Martin Schweinberger

This study takes a quantitative corpus-based approach to investigate ongoing change in the Australian English amplifier system. For that end, the study examines co-occurrence patterns of amplifiers and adjectives (cf. 1) based on the Australian component of the International Corpus of English (ICE). From a language variation and change perspective intensifiers are particularly interesting because intensifier systems are a major area of grammatical change and particularly prone to change (Ito & Tagliamonte 2003:257; Quirk et al. 1985:590).

(1) a. It was so interesting (ICE-Aus:S1A-004:1$A )

b. He's very bright (ICE-Aus:S1A-048:1$B)

c. It’s pretty bizarre (ICE-Aus:S1A-061:1$B)

d. It was really good (ICE-Aus:S1A-070:1$B)

To arrive at a suitable data set, the corpus data was POS-tagged by implementing a maximum entropy part-of-speech tagger to enable the extraction of adjectives. For each adjective, it was determined whether or not is was amplified and which type of amplifier occurred before a given adjective. To zero in on the variable context, only adjectives that were amplified by a minimum of two distinct amplifier types were considered. Comparative and superlative forms as well as negated adjectives were removed from the analysis.

Aside from investigating the apparent time distribution of amplifiers types, mixed-effects binomial regression models as well as Boruta analyses were applied to evaluate social, psycholinguistic, and intra-linguistic factors the affect amplifier use.
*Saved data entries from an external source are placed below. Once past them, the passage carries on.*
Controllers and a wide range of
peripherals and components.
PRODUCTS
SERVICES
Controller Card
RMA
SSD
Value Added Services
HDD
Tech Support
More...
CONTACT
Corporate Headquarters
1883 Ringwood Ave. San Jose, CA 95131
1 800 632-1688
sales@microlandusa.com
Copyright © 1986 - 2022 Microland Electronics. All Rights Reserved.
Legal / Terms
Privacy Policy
The analysis aims to add to our understanding of how an innovative amplifier manages to outcompete rival variants. The underlying hypothesis proposed in this paper is that successful amplifiers attach predominantly to high-frequency adjectives which leads to an increase in the token frequency of that amplifier variant. This increased token frequency causes the amplifier type to become more deeply entrenched which provides the amplifier with an advantage over rival variants as more deeply entrenched forms are easier to retrieve.

The results of the statistical analyses confirm that successful amplifier variants do indeed significantly colllocate with high frequency adjectives – thus substantiating the proposed cognitive mechanisms which uses entrenchment to explain the trajectories of the observable ongoing changes.


References

Ito, R. and Tagliamonte, S. 2003. Well weird, right dodgy, very strange, really cool: Layering and recycling in English intensifiers. Language in Society 32: 257-279.

Quirk, R., Greenbaum, S., Leech, G., and Svartvik, J. 1985. A Comprehensive Grammar of the English Language. London & New York: Longman.